Aucune euthanasie de mineur en 2018
Selon Le Soir, les demandes d’euthanasie sur la base de troubles mentaux et du comportement restent marginales (2,4 % de l’ensemble des euthanasies). Comme tous les dossiers d’euthanasies, ceux-ci respectent les conditions légales (patient capable ; demande écrite ; situation médicale sans issue ; souffrance constante, inapaisable et insupportable causée par une affection grave et incurable ; demande réfléchie et répétée).
Enfin, aucune euthanasie de mineur non émancipé n’a été enregistrée en 2018.
Le nombre d’euthanasies ayant eu lieu au domicile (46,8 %) progresse toujours, tandis que celles pratiquées à l’hôpital diminuent encore (36,1 %).

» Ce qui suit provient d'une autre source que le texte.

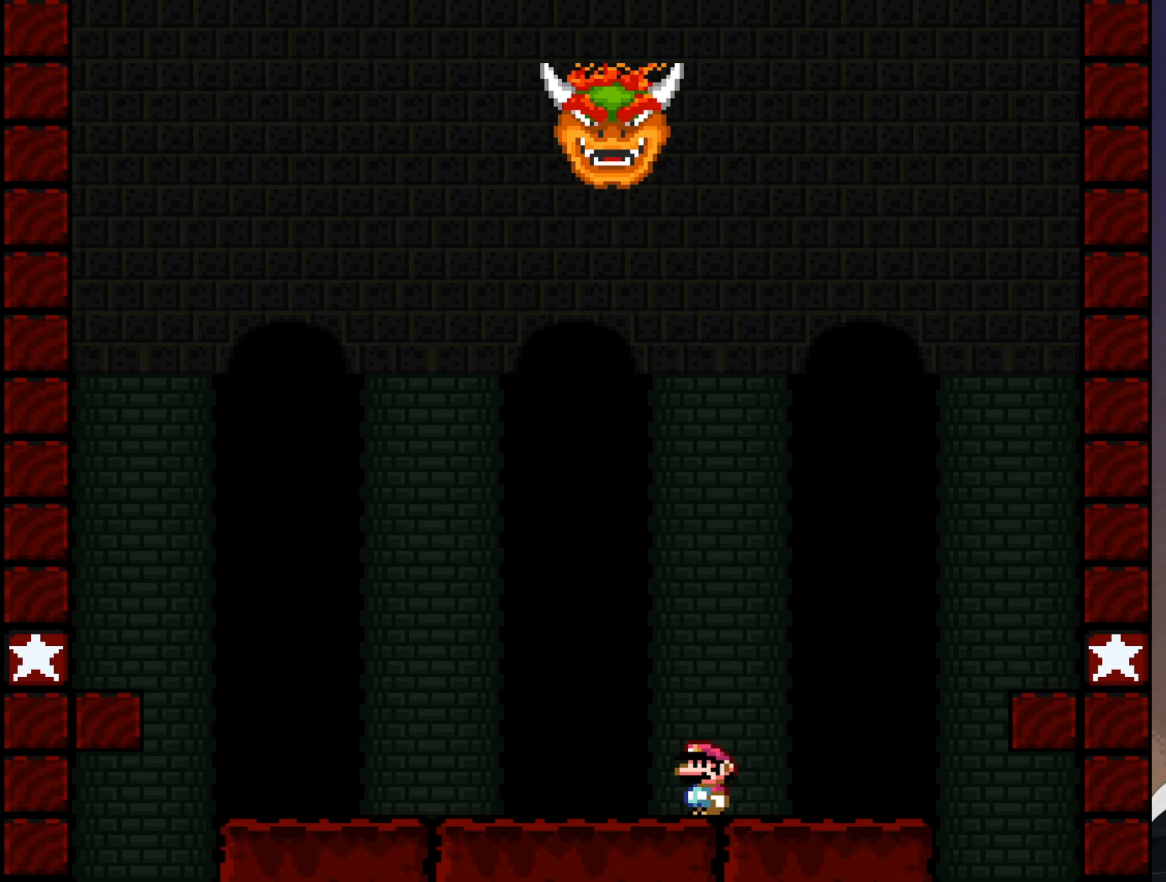
{"buttons": ["Y"], "events": []}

Le nombre d’euthanasies pratiquées dans les maisons de repos et maisons de repos et de soins continue d’augmenter (14,3 %). Ceci correspond au souhait du patient de terminer sa vie chez lui, souligne l'organisme de contrôle.
La Commission a estimé que toutes les déclarations reçues répondaient aux conditions essentielles de la loi et aucune n’a été transmise au procureur du Roi. Pourtant, c'est un secret de polichinelle : nombre d'euthanasie sont pratiquées dans les hôpitaux sans être déclarées, comme le prévoit la loi ! Du coup, affirmer que leur nombre en milieu hospitalier diminue est peut-être un peu rapide.

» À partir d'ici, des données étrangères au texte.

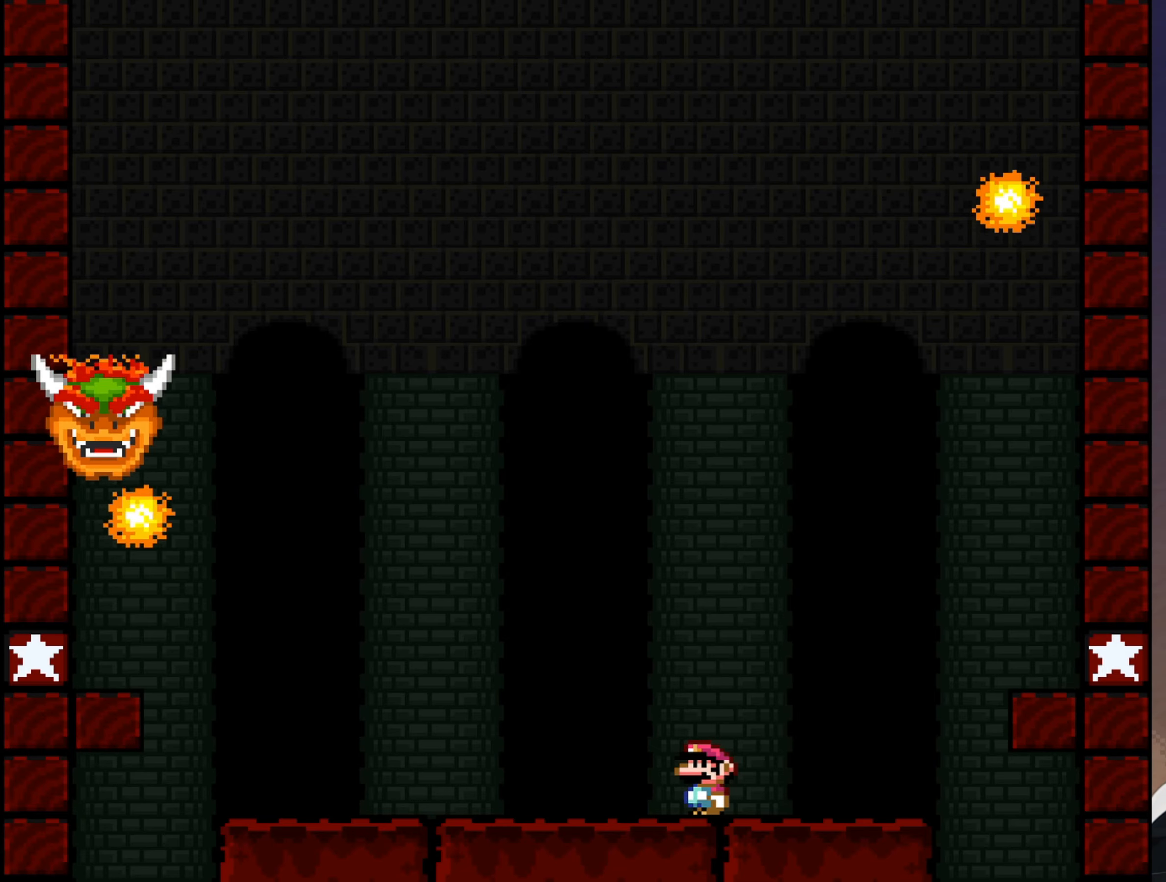
{"buttons": ["Y"], "events": []}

Rappelons que trois médecins flamands, dont une psychiatre, suspectés de ne pas avoir respecté les conditions légales dans lesquelles une euthanasie peut être pratiquée, ont été renvoyés en novembre dernier devant les Assises par la Chambre des mises en accusation de Gand. Ils sont poursuivis pour empoisonnement. Par ailleurs, le fils d’une femme euthanasiée pour dépression chronique avait déposé plainte en avril 2014 contre le président de la Commission de contrôle, le docteur Wim Distelmans, pour une affaire qui remonte au printemps 2012 et qui a déjà été portée devant l’Ordre des Médecins en février dernier. Selon le plaignant, la loi n’aurait pas été correctement appliquée lors de l’euthanasie de sa mère. Celle-ci souffrait d’une dépression chronique et avait demandé l’euthanasie à l’hôpital universitaire néerlandophone UZ Brussel. Mme Mortier a donc été euthanasiée, mais ses enfants, avec qui elle entretenait de mauvaises relations, n’en ont pas été informés. Une autre plainte visait aussi Wim Distelmans. En janvier 2018, le parquet de Bruxelles a toutefois classé sans suites ces deux plaintes, estimant qu'il n'existait aucune preuve démontrant une violation de la loi pénale.

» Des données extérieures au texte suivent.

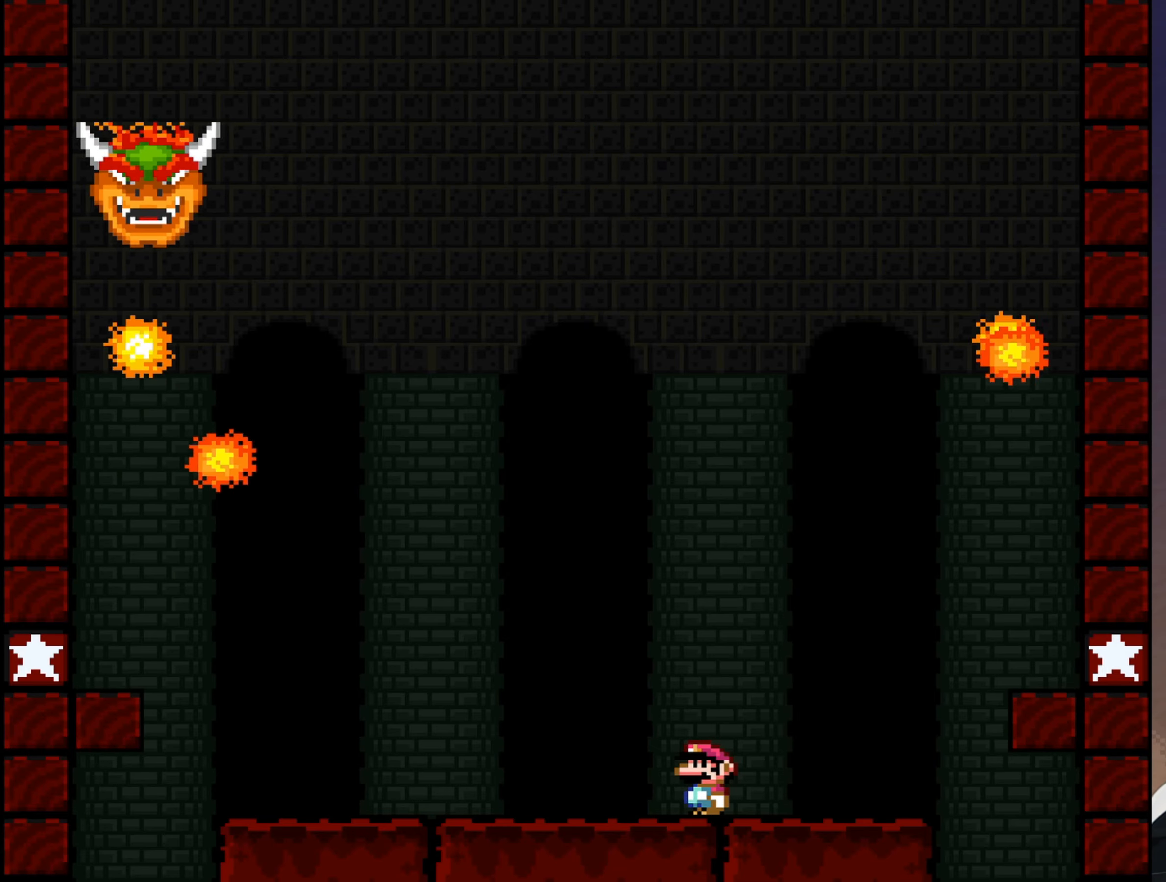
{"buttons": ["Y"], "events": []}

Pour en revenir aux chiffres 2018, la Commission précise mise que dans la grande majorité des cas (85,4 %), le médecin estimait que le décès des patients était prévisible à brève échéance. Pour la majorité des patients, plusieurs types de souffrances tant physiques que psychiques (à ne pas confondre avec les affections psychiatriques) ont été constatés simultanément (78,7 %). Ces souffrances étaient toujours la conséquence d’une ou plusieurs affections graves et incurables.
Moins de 1 % des euthanasies concernaient des patients inconscients ayant fait une déclaration anticipée. Les affections à l’origine des euthanasies étaient surtout des tumeurs (cancers) (61,4 %), des polypathologies (18,6 %), des maladies du système nerveux (8,3 %), des maladies de l’appareil circulatoire (3,8 %), des maladies de l’appareil respiratoire (2,4 %) et des troubles mentaux et du comportement (2,4 %).